If the Bank identifies a bookkeeping error or a posting error prior to a commercial customer notifying the Bank, does the Bank still need to fill out the Error Resolution form and/or follow the procedures set out in Reg. E for errors? We know that we need to correct the error, of course.
Technically the bank does not need to comply with the procedures set forth in section 1005.11 of Reg. E. This is for multiple reasons, though. The first and foremost reason being that the scope of Reg. E coverage is limited to consumer accounts, as the definition of “account” is narrowed to include only consumer-type accounts. Thus, when a bank encounters an error in respect to a commercial customer, the bank is not bound by Reg. E. The second reason being that errors discovered by the Bank, itself, are expressly carved out of the error resolution procedures of Reg. E. So, even if the error was in regards to a consumer account, for section 1005.11 procedures to kick in, the customer would need to notify the Bank of the error.
(b)(1) “Account” means a demand deposit (checking), savings, or other consumer asset account (other than an occasional or incidental credit balance in a credit plan) held directly or indirectly by a financial institution and established primarily for personal, family, or household purposes.
12 CFR § 1005.2(b)(1): https://www.consumerfinance.gov/policy-compliance/rulemaking/regulations/1005/2/#b
5. Discovery of error by institution. The error resolution procedures of this section apply when a notice of error is received from the consumer, and not when the financial institution itself discovers and corrects an error.
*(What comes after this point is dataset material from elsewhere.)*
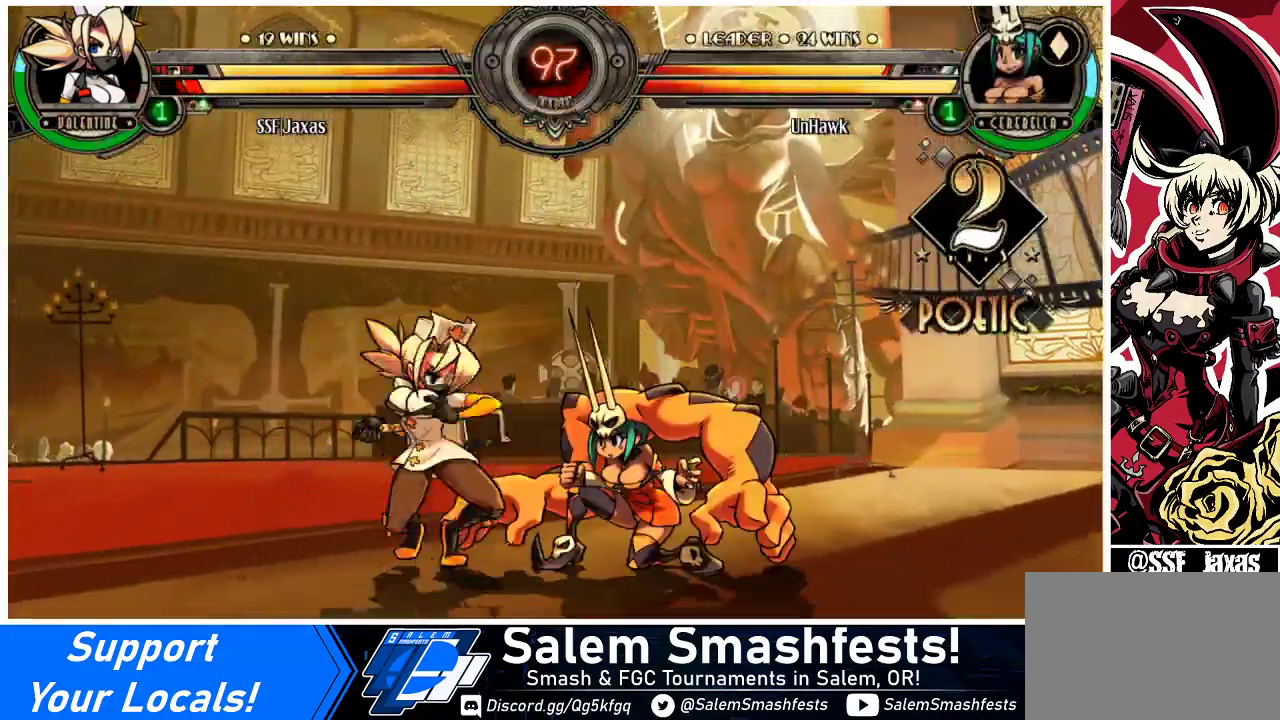
{"buttons": ["DPAD_DOWN", "DPAD_LEFT"], "events": []}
12 CFR § 1005.11(b)(1)-5: https://www.consumerfinance.gov/policy-compliance/rulemaking/regulations/1005/Interp-11/#11-b-1-Interp
However; check your disclosures to ensure the bank has not given error resolution rights to commercial customers. If it is disclosed, we must follow our contract with the customer.
Would the bank be violating Reg. O if it offered a higher Money Market rate for just shareholders?
There is not a direct prohibition in Reg. O, since it primarily governs credit and not deposit accounts, like money market accounts. However, many banks have it in their internal policy to not give preferential interest rates to shareholders on deposit accounts either, to follow the spirit and intent of Reg O. Also, remember preferential treatment will oftentimes bring extra scrutiny.
I have a loan officer who issued a loan estimate that predates the application date by 1 day. While I don’t believe this to be best practice, I’m not certain whether it’s also a violation of regulation. Can someone please confirm?
Assuming the required six pieces of information had not been received, then at least conservatively, yes, this could be considered a violation. The timeline to provide an LE starts running from the time the application is received, which is based on when the bank received the sixth piece of required information. So an LE issued before the application wouldn't have followed the rules of being provided within 3 days after the application, and likely would not have included all of the required information.
(A) The creditor shall deliver or place in the mail the disclosures required under paragraph (e)(1)(i) of this section not later than the third business day after the creditor receives the consumer's application, as defined in § 1026.2(a)(3).